What’s the take away? 
Well, I realize that outsiders can be helpful in lifting a community up, but that there are likely good ways and bad ways to do it.  You want to give them what they need to lead a healthier life, but don’t go in trying to change their society.  Something like building a water filter that can clean gallons of water at a time, is made from community materials, and that the people are taught how to do it and the value of doing it - that works.  Bringing in a hundred plastic toothbrushes, maybe not.  Where do they throw them out when then are done, since they are not biodegradable and there’s not easy garbage disposal?  And what if they can’t get more when you are gone?

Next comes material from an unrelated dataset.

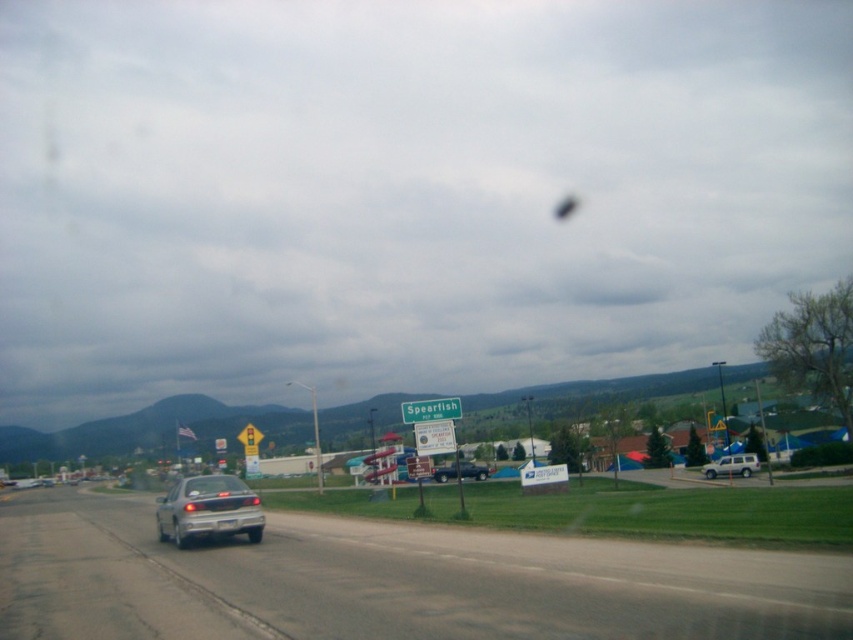
You are a pedestrian standing at the side of the road near the Spearfish town sign. You see a silver metallic car at lower left and a satin silver sedan at lower left. Which vehicle is closer to you?

The silver metallic car at lower left is closer to you because it is in front of the satin silver sedan at lower left.

You are standing at the intersection near the Spearfish road sign and want to take a photo of the white matte suv at right. Where should you position yourself to capture it in your camera frame?

To capture the white matte suv at right in your camera frame, position yourself at the intersection near the Spearfish road sign and aim your camera towards the right side of the scene, specifically at the coordinates point (732, 465) where the white matte suv at right is located.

Societies are running for the most part in a way that is sustainable for THEM.  It may look very different from what I know, but that doesn’t mean it’s not functioning.  


Long term relationships with a community and its people seem to be a good way to go, but again, don’t impose your views upon them and don’t make the community dependent upon your support.  CWEF supports the school we were at by hiring teachers.  But then they ask the students to contribute a very nominal amount of money to their education.  This way, CWEF can back out and move to another community, while the school can continue to run off of the tuition paid by the students and the investment in education that the community comes to value.